Es apenas en la década de 2020 que el problema del cambio
climático está pasando al discurso público de la forma generalizada en que
se necesita. En décadas anteriores, incluso quienes no lo negaban lo trataban
como algo que podría ocurrir a futuro, pero que seguramente se evitaría con algunas
reformas y avance tecnológico. Tras la pandemia de Covid-19 y los desastres
naturales que han golpeado al mundo en los últimos dos años, por fin la
ciudadanía de a pie comienza a dimensionar la gravedad de la crisis, y a
adquirir consciencia de su relación con nuestro modelo económico. Pero Hobsbawm
ya lo advertía en 1994; la esperanza de superar esta crisis no es compatible
con la supervivencia del modelo económico actual:
“Sin
duda los expertos científicos pueden establecer lo que se necesita para evitar
una crisis irreversible, pero no hay que olvidar que establecer este equilibrio
no es un problema científico y tecnológico, sino político y social. Sin
embargo, hay algo indudable: este equilibrio sería incompatible con una
economía mundial basada en la búsqueda ilimitada de beneficios económicos por
parte de unas empresas que, por definición, se dedican a este objetivo y
compiten una contra otra en un mercado libre global. Desde el punto de vista
ambiental, si la humanidad ha de tener un futuro, el capitalismo de las décadas
de crisis no debería tenerlo.”
A pesar de los increíbles progresos de la ciencia en el
siglo XX, y de lo mucho que la necesitamos para atajar nuestras crisis, hacia
el final del milenio se advertían dos grandes problemas relacionados con el
discurso alrededor del papel ciencia y lo que es científico. Primero, que la
economía, como disciplina, estaba tan ideologizada que se había convertido en una
teología secular. Eso no impedía que sus adherentes la presentaran como una
ciencia objetiva con postulados incontrovertibles y que trataran a sus
detractores como supersticiosos negacionistas. Los seguidores de la fe
económica no pudieron o no quisieron ver cómo su área profesional estaba
influida por la ideología de forma que otras ciencias no.
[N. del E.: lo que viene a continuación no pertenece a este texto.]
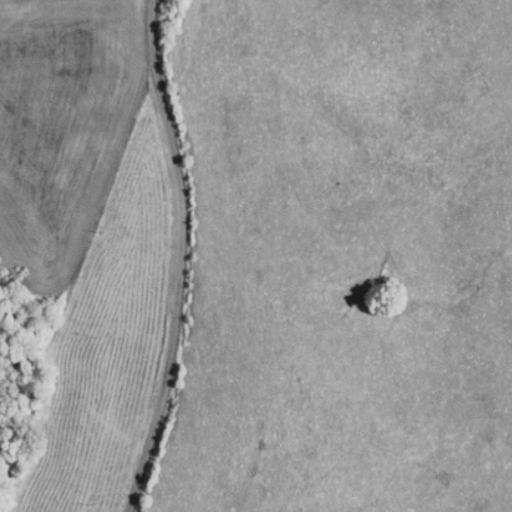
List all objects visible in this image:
road: (169, 258)
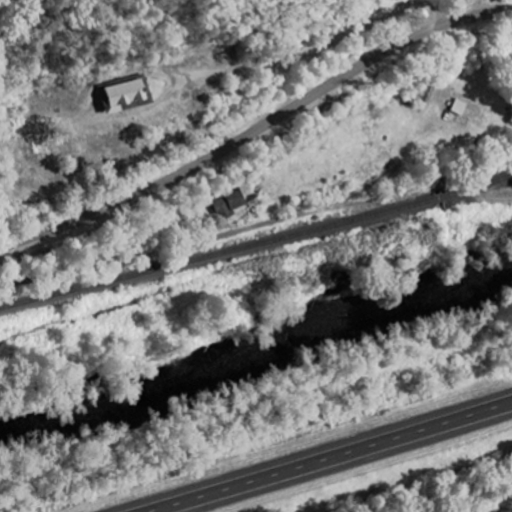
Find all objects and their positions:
building: (119, 93)
road: (257, 129)
road: (439, 148)
road: (482, 192)
building: (229, 202)
road: (228, 230)
railway: (257, 242)
river: (257, 351)
road: (330, 458)
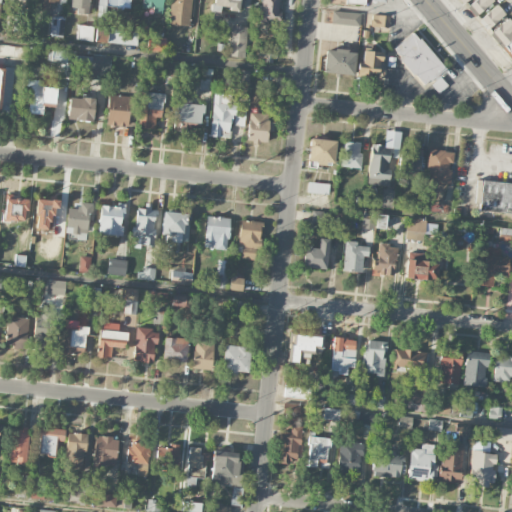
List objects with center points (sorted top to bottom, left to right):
building: (344, 1)
building: (379, 1)
building: (227, 5)
building: (478, 6)
building: (269, 11)
building: (180, 12)
building: (344, 18)
building: (345, 18)
building: (491, 18)
building: (379, 21)
building: (56, 27)
building: (378, 28)
building: (84, 33)
building: (116, 36)
building: (504, 36)
building: (237, 41)
building: (156, 44)
road: (467, 51)
building: (265, 52)
road: (152, 54)
building: (59, 56)
building: (418, 59)
building: (418, 59)
building: (339, 62)
building: (339, 62)
building: (369, 63)
building: (368, 64)
building: (94, 66)
building: (242, 76)
road: (506, 83)
building: (438, 85)
building: (43, 100)
building: (81, 109)
building: (118, 110)
building: (151, 110)
building: (189, 113)
building: (221, 116)
road: (406, 116)
building: (257, 127)
building: (321, 151)
building: (321, 151)
building: (350, 154)
building: (349, 155)
building: (410, 160)
building: (413, 163)
building: (379, 165)
building: (379, 165)
building: (438, 166)
building: (439, 167)
road: (146, 171)
building: (317, 188)
building: (318, 189)
building: (493, 197)
building: (496, 197)
building: (387, 198)
building: (387, 201)
building: (436, 208)
building: (440, 208)
building: (445, 209)
building: (15, 210)
building: (44, 214)
road: (401, 214)
building: (320, 217)
building: (110, 220)
building: (79, 221)
building: (145, 221)
building: (173, 227)
building: (216, 233)
building: (248, 239)
road: (285, 256)
building: (316, 256)
building: (353, 256)
building: (19, 260)
building: (385, 261)
building: (84, 264)
building: (490, 266)
building: (116, 267)
building: (421, 270)
building: (145, 274)
building: (180, 277)
building: (235, 284)
road: (140, 286)
building: (55, 287)
building: (217, 303)
building: (234, 307)
road: (396, 314)
building: (43, 331)
building: (16, 332)
building: (73, 338)
building: (110, 342)
building: (144, 347)
building: (304, 347)
building: (174, 349)
building: (202, 355)
building: (342, 355)
building: (373, 357)
building: (235, 359)
building: (410, 359)
building: (502, 368)
building: (449, 370)
building: (475, 370)
building: (296, 392)
road: (134, 401)
building: (292, 410)
road: (391, 411)
building: (494, 412)
building: (327, 413)
building: (365, 418)
building: (404, 422)
building: (434, 425)
building: (503, 433)
building: (49, 440)
building: (288, 443)
building: (19, 445)
building: (75, 451)
building: (105, 451)
building: (316, 451)
building: (137, 453)
building: (168, 457)
building: (349, 457)
building: (197, 463)
building: (421, 463)
building: (387, 464)
building: (450, 464)
building: (225, 468)
building: (482, 468)
building: (141, 470)
building: (77, 493)
building: (236, 496)
building: (106, 500)
building: (124, 502)
road: (54, 505)
building: (152, 506)
road: (314, 506)
building: (217, 508)
building: (45, 511)
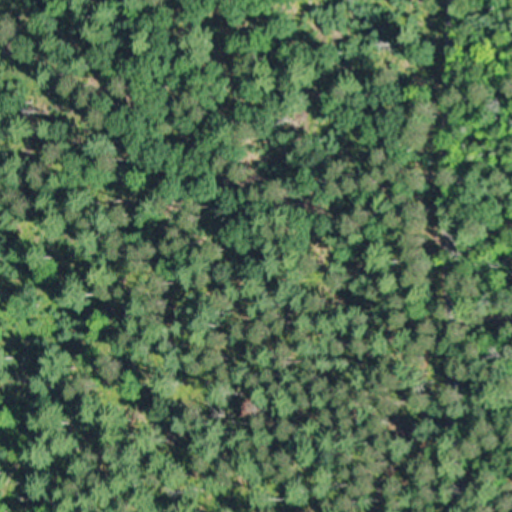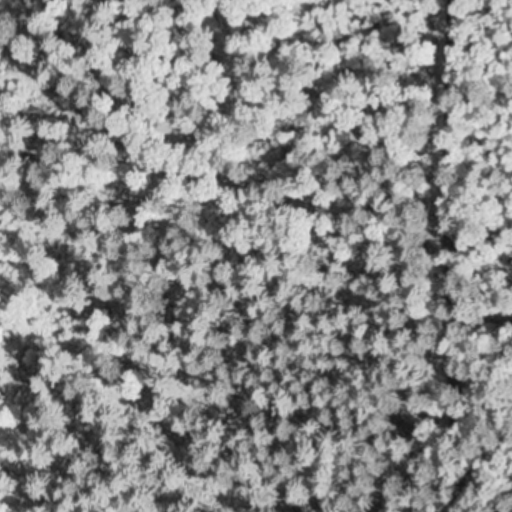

Esto ha llegado hoy a
un punto en que los ‘ultras’ del capitalismo llaman ‘saber de economía’
a aceptar ciegamente una serie de dogmas ideológicos.
“Las
ciencias naturales podían reflejar el siglo en que vivían los científicos tan
sólo dentro de los confines de la metodología empírica que, en una época de
incertidumbre epistemológica, se generalizó necesariamente: la de la hipótesis
verificable —o, en términos de Karl Popper (1902- 1994), falsable— mediante
pruebas prácticas. Esto imponía límites a su ideologización. La economía,
aunque sujeta a exigencias de lógica y consistencia, ha florecido como una
especie de teología —probablemente como la rama más influyente de la teología
secular, en el mundo occidental— porque normalmente se puede formular, y se
formula, en unos términos que le permiten rehuir el control de la verificación.
La física no puede permitírselo. Así, mientras que en el ámbito de la economía
se puede demostrar que las escuelas en conflicto y el cambio de las modas del
pensamiento económico son fiel reflejo de las experiencias y del debate
ideológico contemporáneos, esto no sucede en el ámbito de la cosmología.”
Pero ése no era el único problema. La contracultura sesentera cultivó
en la izquierda una vertiente anticientífica que no distinguía entre el
hecho de que la actividad científica está influida por sus condiciones
sociopolíticas, y la interpretación extrema de que la ciencia es por tanto tan
subjetiva como cualquier narrativa ideológica o religiosa. Este problema ha crecido
y causando estragos, en especial en un mundo en el que el negacionismo del
cambio climático o el movimiento antivacunas tienen consecuencias letales:
“Una
vez más, la ciencia se vio asediada por los críticos, aunque,
significativamente, no sufrió ya el acoso de la religión tradicional,
exceptuando algunos grupos fundamentalistas intelectualmente insignificantes.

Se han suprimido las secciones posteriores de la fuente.